Maybe because they realize they need to do more to stick to Sheffield’s first win in the Premier League, the Mariners took advantage of some Rockies defensive mistakes in the bottom of the seventh. Kyle Lewis took advantage of Nolan Arenado’s day to place an infield single in the third baseline, and then Kyle Seager should have hit a GIDP, but Owings bubbled it once, twice, three times queen, and then increased his mistake by throwing it away, putting runners on second and third without outs. Vogey then grounded out, but Evan White, with two strikeouts a day, hit the first pitch of Márquez, a high slider that caught too much of the plate. White missed a three-foot bomb with straight feet – the ball came from his ball at 103.8 mph, the second-hardest hit of the game, with an xBA of .810 – but it was enough to get Lewis in the third to ride. Tim Lopes followed with an RBI single on a breaking ball that left Márquez, clearly losing some of his sense at this point, in the middle of the plate, putting an RBI single in the center and then the second base on it. Dee Gordon followed with an RBI single of his own, scoring Lopes and extending the lead to 5-0.
Unfortunately, bullpen roulette gives it up and takes it, and today’s bullpenning was started by Dan Altavilla, who got two quick outs and then allowed a walk, stolen base, and RBI single to Trevor Story to put Colorado on the board. . Blackmon ran then, and Kemp, very happy to see a pitcher who did not become the name Justus Sheffield, singled home Story. This prompted Scott Servais to go to his cabinet to mark “Break Glass In Case of Bullpenning” and release the TWilly, which gave a single to David Dahl, breaking the score at an uncomfortably close 5-3, but then ruined pinch-hitter Daniel Murphy’s shit on this wicked fastball:
The Mariners had a chance to add when the Rockies brought in Tyler Kinley, a clearly inferior Tyler, who loaded the bases with two walks and a hit, but the Mariners were unable to capitalize due to a bad record appearance by Vogelbach (sweet) and a solid but ultimately fruitless record appearance by Evan White, which did not fail!
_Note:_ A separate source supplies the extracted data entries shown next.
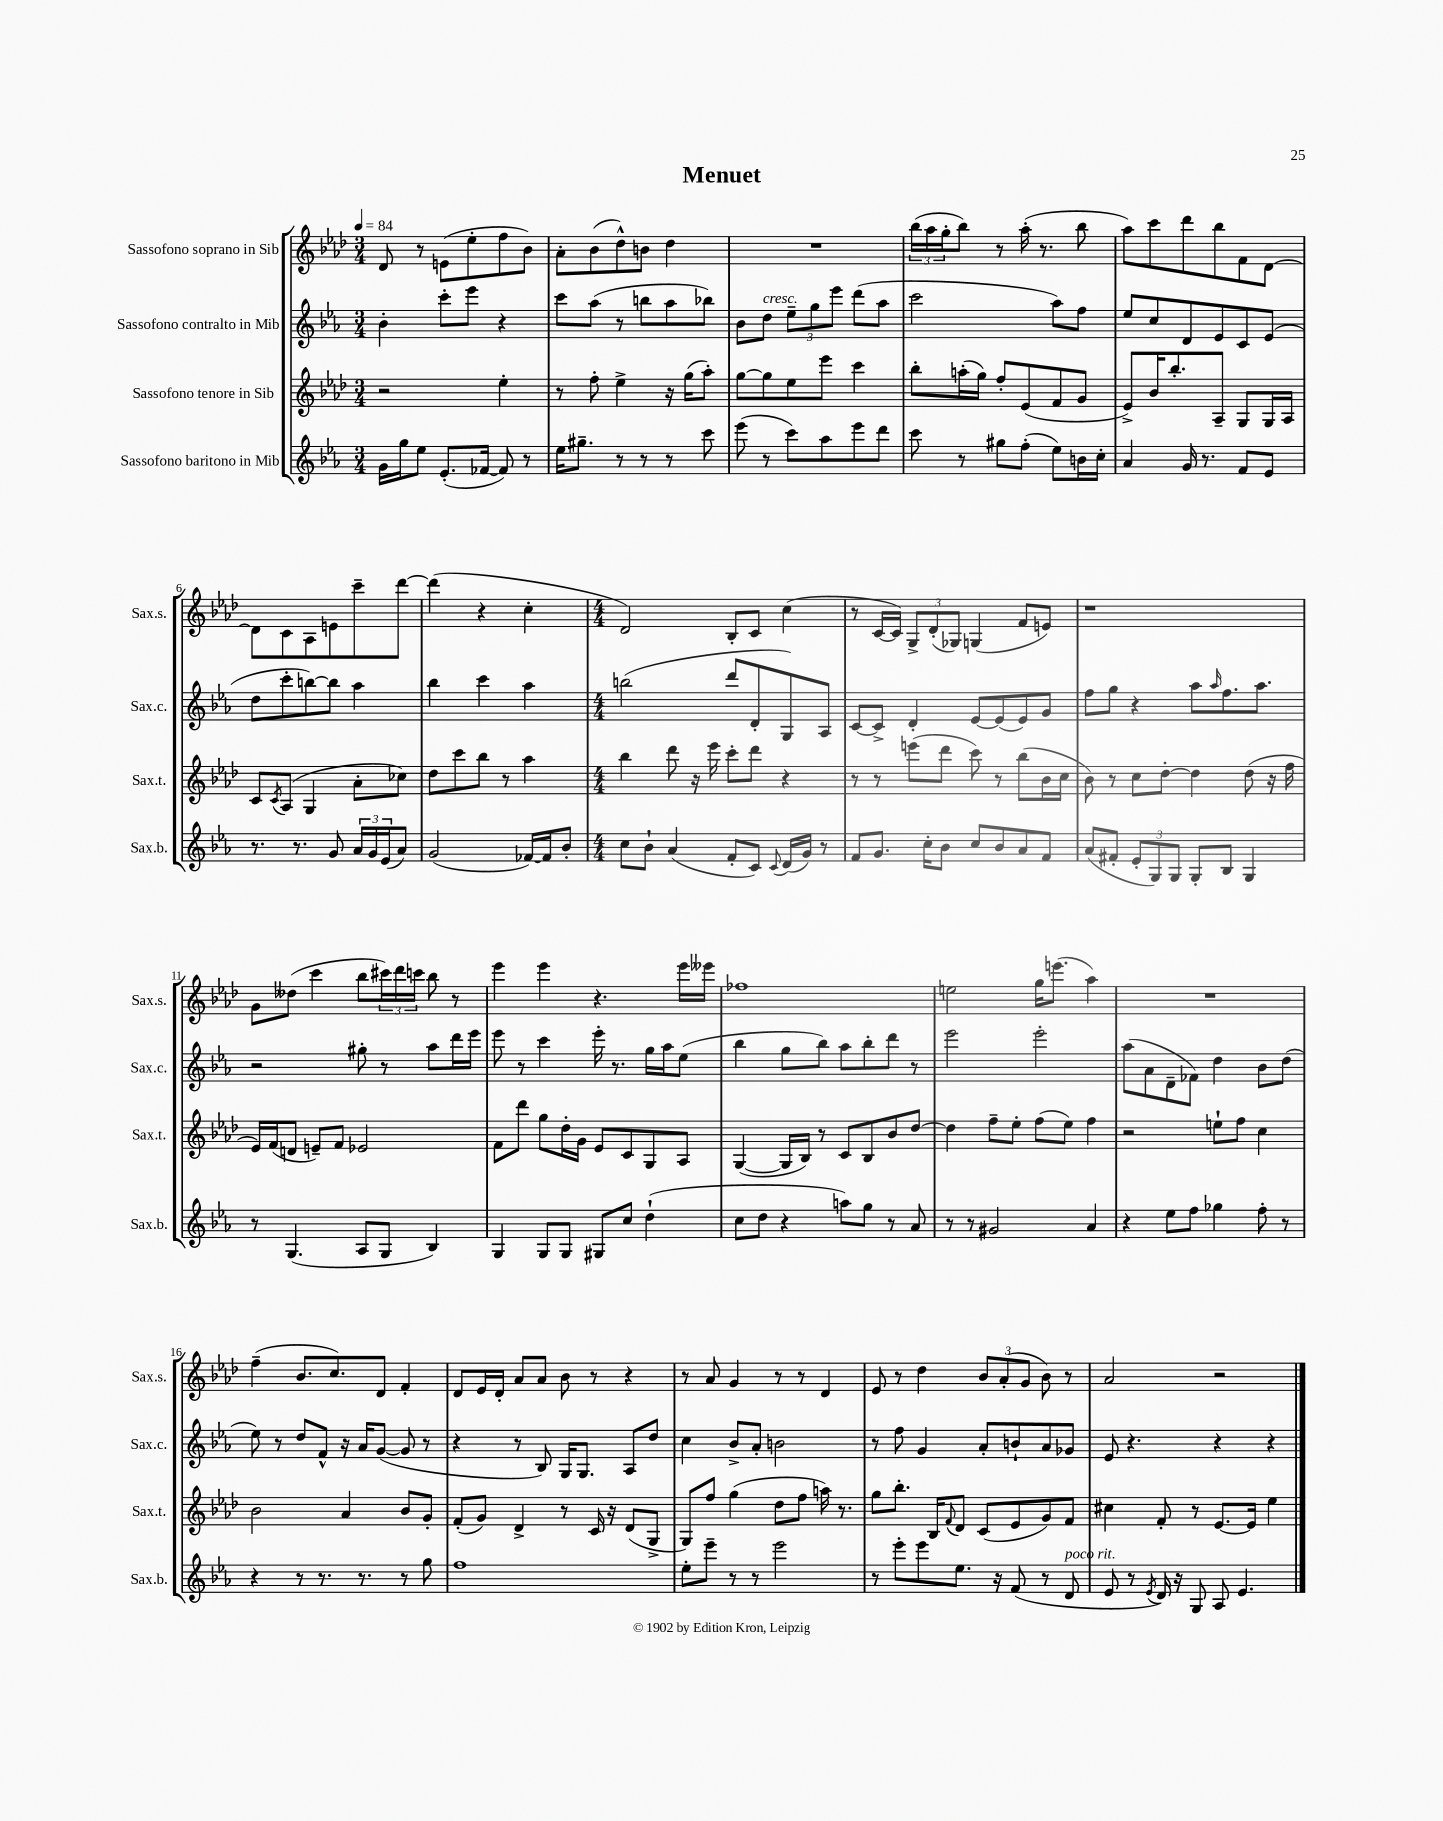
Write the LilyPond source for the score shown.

\header { title = "Menuet" }
<<
\new StaffGroup <<
\new Staff = "s0" \with { instrumentName = "Sassofono soprano in Sib" shortInstrumentName = "Sax.s." } {
    \clef treble \key aes \major \numericTimeSignature \time 3/4 \tempo 4 = 84
    des'8 r8 e'8( ees''8-. f''8 bes'8) |
    aes'8-. bes'8( des''8-^) b'8 des''4 |
    R2. |
    \tuplet 3/2 { bes''16( aes''16 g''16-. } bes''8) r8 aes''16-.( r8. bes''8 |
    aes''8) c'''8 des'''8 bes''8 f'8 des'8~ |
    des'8 c'8 aes8 e'8 c'''8-- des'''8~ |
    des'''4( r4 c''4-. |
    \numericTimeSignature \time 4/4 des'2) bes8-. c'8 c''4( |
    r8 c'16~ c'16) \tuplet 3/2 { g8-> des'8-.( ges8) } g4( f'8 e'8) |
    r1 |
    g'8 deses''8( c'''4 bes''8 \tuplet 3/2 { cis'''16) des'''16 c'''16 } bes''8 r8 |
    ees'''4 ees'''4 r4. ees'''16 eeses'''16 |
    fes''1 |
    e''2 g''16 e'''8.( aes''4) |
    R1 |
    f''4--( bes'8. c''8.) des'8 f'4-. |
    des'8 ees'16 des'16-. aes'8 aes'8 bes'8 r8 r4 |
    r8 aes'8 g'4 r8 r8 des'4 |
    ees'8 r8 des''4 \tuplet 3/2 { bes'8 aes'8-.( g'8 } bes'8) r8 |
    aes'2 r2 \bar "|." |
}
\new Staff = "s1" \with { instrumentName = "Sassofono contralto in Mib" shortInstrumentName = "Sax.c." } {
    \clef treble \key ees \major \numericTimeSignature \time 3/4
    bes'4-. c'''8-. ees'''8 r4 |
    c'''8 aes''8( r8 b''8 aes''8 bes''8) |
    bes'8 d''8^\markup { \italic "cresc." } \tuplet 3/2 { ees''8-- g''8 ees'''8 } d'''8( aes''8 |
    c'''2 aes''8) f''8 |
    ees''8 c''8 d'8 ees'8 c'8 ees'8( |
    d''8 c'''8-. b''8~) b''8 aes''4 |
    bes''4 c'''4 aes''4 |
    \numericTimeSignature \time 4/4 b''2( d'''8 d'8-. g8) aes8 |
    c'8~ c'8-> d'4-. ees'8~ ees'8( ees'8) g'8 |
    f''8 g''8 r4 aes''8 \grace { aes''16 } f''8. aes''8. |
    r2 gis''8-. r8 aes''8 d'''16 ees'''16 |
    ees'''8 r8 c'''4 ees'''16-. r8. g''16 aes''16 ees''8( |
    bes''4 g''8 bes''8) aes''8 bes''8-. d'''8 r8 |
    ees'''2 ees'''2-. |
    aes''8( aes'8 d'8-- fes'8) d''4 bes'8 d''8( |
    ees''8) r8 d''8 f'8-^ r16 aes'16 g'8~( g'8 r8 |
    r4 r8 bes8) g16 g8. aes8 d''8 |
    c''4 bes'8-> aes'8-. b'2 |
    r8 f''8 g'4 aes'8-. b'8-! aes'8 ges'8 |
    ees'8 r4. r4 r4 \bar "|." |
}
\new Staff = "s2" \with { instrumentName = "Sassofono tenore in Sib" shortInstrumentName = "Sax.t." } {
    \clef treble \key aes \major \numericTimeSignature \time 3/4
    r2 ees''4-. |
    r8 f''8-. ees''4-> r16 g''16( aes''8-.) |
    g''8~ g''8 ees''8 ees'''8 c'''4 |
    bes''8-. a''16-.( g''16) f''8-. ees'8( f'8 g'8 |
    ees'8->) bes'16 bes''8.-. aes8-- g8 g16 aes16 |
    c'8 \acciaccatura { c'8 } aes8( g4 aes'8-. ces''8) |
    des''8 c'''8 bes''8 r8 aes''4 |
    \numericTimeSignature \time 4/4 bes''4 des'''8 r16 ees'''16 c'''8-. des'''8 r4 |
    r8 r8 e'''8( des'''8 c'''8) r8 bes''8( bes'16 c''16 |
    bes'8) r8 c''8 des''8~-. des''4 des''8( r16 f''16 |
    ees'16) f'16( d'8 e'8--) f'8 ees'2 |
    f'8 des'''8 g''8 des''16-. g'16 ees'8 c'8 g8 aes8 |
    g4~( g16 bes16) r8 c'8 bes8 bes'8 des''8~ |
    des''4 f''8-- ees''8-. f''8( ees''8) f''4 |
    r2 e''8-! f''8 c''4 |
    bes'2 aes'4 bes'8 g'8-. |
    f'8-.( g'8) des'4-> r8 c'16 r16 des'8( g8-> |
    g8) f''8 g''4( des''8 f''8 a''16) r8. |
    g''8 bes''8.-. bes16 \appoggiatura { f'8 } des'8 c'8( ees'8 g'8) f'8 |
    cis''4 f'8-. r8 ees'8.~ ees'16 ees''4 \bar "|." |
}
\new Staff = "s3" \with { instrumentName = "Sassofono baritono in Mib" shortInstrumentName = "Sax.b." } {
    \clef treble \key ees \major \numericTimeSignature \time 3/4
    g'16 g''16 ees''8 ees'8.-.( fes'16~ fes'8) r8 |
    ees''16 gis''8.-- r8 r8 r8 c'''8 |
    ees'''8( r8 c'''8) aes''8 ees'''8 d'''8 |
    c'''8 r8 gis''8 f''8-.( ees''8) b'16 c''16-. |
    aes'4 g'16 r8. f'8 ees'8 |
    r8. r8. g'8 \tuplet 3/2 { aes'16 g'16 ees'16( } aes'8) |
    g'2( fes'16~) fes'16 bes'8-. |
    \numericTimeSignature \time 4/4 c''8 bes'8-! aes'4( f'8-. c'8) \appoggiatura { c'8 } d'16( g'16) r8 |
    f'8 g'8. c''16-. bes'8 c''8 bes'8 aes'8 f'8 |
    aes'8( fis'8-. \tuplet 3/2 { ees'8-. g8) g8 } g8-. bes8 g4 |
    r8 g4.( aes8 g8 bes4) |
    g4 g8 g8 gis8 c''8 d''4-!( |
    c''8 d''8 r4 a''8) g''8 r8 aes'8 |
    r8 r8 gis'2 aes'4 |
    r4 ees''8 f''8 ges''4 f''8-. r8 |
    r4 r8 r8. r8. r8 g''8 |
    f''1 |
    ees''8-. ees'''8-- r8 r8 ees'''2 |
    r8 ees'''8-. ees'''8 ees''8. r16 f'8( r8 d'8^\markup { \italic "poco rit." } |
    ees'8 r8 \acciaccatura { ees'8 } d'16) r16 g8 aes8 ees'4. \bar "|." |
}
>>
>>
Small victories. That brought the Superior Tyler back for a real save situation, and he muddled through the last of the Rockies 1-2-3 with two more strikeouts, including a nasty backfoot slider of his own to Ryan McMahon and a running fastball that Chris Owings silently helpless. And with that, the Mariners hit Justus Sheffield’s first MLB win. Let’s hope it’s the first of many.